Frank Vorpahl: Der Welterkunder - Auf der Suche nach Georg Forster
Galiani-Berlin 2018, 544 Seiten, 32 Euro
In der Südsee auf der Suche nach dem Glück
Frank Vorpahls Buch über Georg Forster ist eine Hommage an einen der ganz großen Entdecker - ein Buch voll Wärme und Klugheit.
Georg Forster war ein Weltreisender, Gelehrter und Querdenker. Zusammen mit seinem Vater hatte er James Cook auf dessen zweiter Weltumsegelung begleitet. Drei Jahre lang dauerte diese Reise. Gemeinsam hatten sie Tier- und Pflanzenwelt beobachtet, gezeichnet und klassifiziert. Forster wurde zu einem Pionier der Länder- und Völkerkunde. Seine Reiseeindrücke hielt er in seinem Werk "Reise um die Welt". In Wörlitz erinnert derzeit eine Ausstellung an diese unkonventionelle Persönlichkeit.
"Also hier haben wir es zu tun mit einem Hiwa-Kostüm einer tahitianischen Prinzessin. Forster hat sich einen Bastschurz, ein Tanzröckchen schenken lassen." Das Baströckchen aus hellbraunen Gräsern, Halm für Halm aufgefächert und ausgelegt, ist ein Objekt von eigenartigem Reiz "und ein anderes Requisit, das zum Tanz benötigt wurde, das war Haarzopf, der gesammelt wurde, …" dagegen der Ring aus schwarzen, sehr dick erscheinenden Haaren würde sich auch in einer kriminalistischen Sammlung gut machen.

(Einträge im Datensatz)
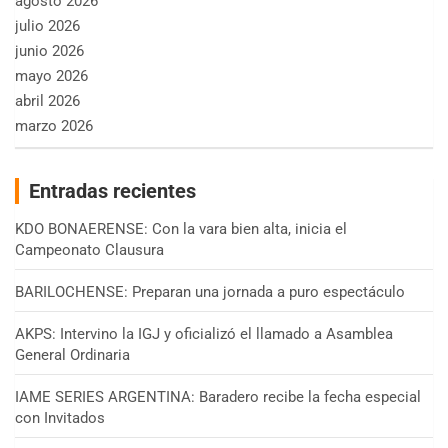
agosto 2026
julio 2026
junio 2026
mayo 2026
abril 2026
marzo 2026
Entradas recientes
KDO BONAERENSE: Con la vara bien alta, inicia el
Campeonato Clausura
BARILOCHENSE: Preparan una jornada a puro espectáculo
AKPS: Intervino la IGJ y oficializó el llamado a Asamblea
General Ordinaria
IAME SERIES ARGENTINA: Baradero recibe la fecha especial
con Invitados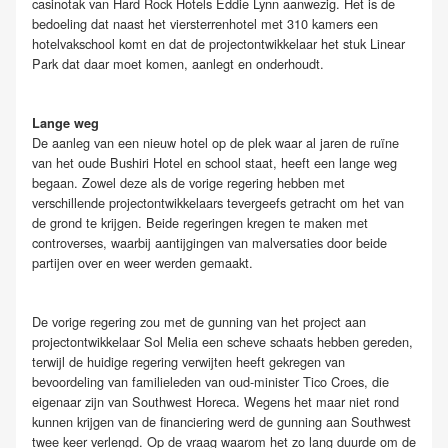
casinotak van Hard Rock Hotels Eddie Lynn aanwezig. Het is de
bedoeling dat naast het viersterrenhotel met 310 kamers een
hotelvakschool komt en dat de projectontwikkelaar het stuk Linear
Park dat daar moet komen, aanlegt en onderhoudt.
Lange weg
De aanleg van een nieuw hotel op de plek waar al jaren de ruïne
van het oude Bushiri Hotel en school staat, heeft een lange weg
begaan. Zowel deze als de vorige regering hebben met
verschillende projectontwikkelaars tevergeefs getracht om het van
de grond te krijgen. Beide regeringen kregen te maken met
controverses, waarbij aantijgingen van malversaties door beide
partijen over en weer werden gemaakt.
De vorige regering zou met de gunning van het project aan
projectontwikkelaar Sol Melia een scheve schaats hebben gereden,
terwijl de huidige regering verwijten heeft gekregen van
bevoordeling van familieleden van oud-minister Tico Croes, die
eigenaar zijn van Southwest Horeca. Wegens het maar niet rond
kunnen krijgen van de financiering werd de gunning aan Southwest
twee keer verlengd. Op de vraag waarom het zo lang duurde om de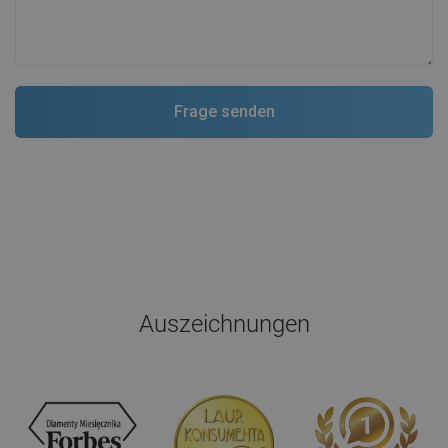
Auszeichnungen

**AUFGABENLISTE**
#1 Wie lange dauerte laut dem Text über Georg Forster die Weltumsegelung, auf der er James Cook begleitete?
#2 Erläutere mithilfe des Textes über Georg Forster, warum neben dem Baströckchen auch ein Haarzopf gesammelt wurde.
#3 Gib den Absatz im Text über Georg Forster, der mit „Georg Forster war ein Weltreisender“ beginnt, als knappe Stichpunktliste wieder.

**LÖSUNGEN FOLGEN**
#1 Drei Jahre.

#2 Der Haarzopf war ein weiteres Requisit, das für den Tanz benötigt wurde.

#3
- Georg Forster: Weltreisender, Gelehrter und Querdenker
- Begleitete mit seinem Vater James Cook auf dessen zweiter Weltumsegelung (drei Jahre)
- Beobachtete, zeichnete und klassifizierte mit dem Vater die Tier- und Pflanzenwelt
- Wurde Pionier der Länder- und Völkerkunde
- Reiseeindrücke im Werk „Reise um die Welt“
- Derzeit Ausstellung über ihn in Wörlitz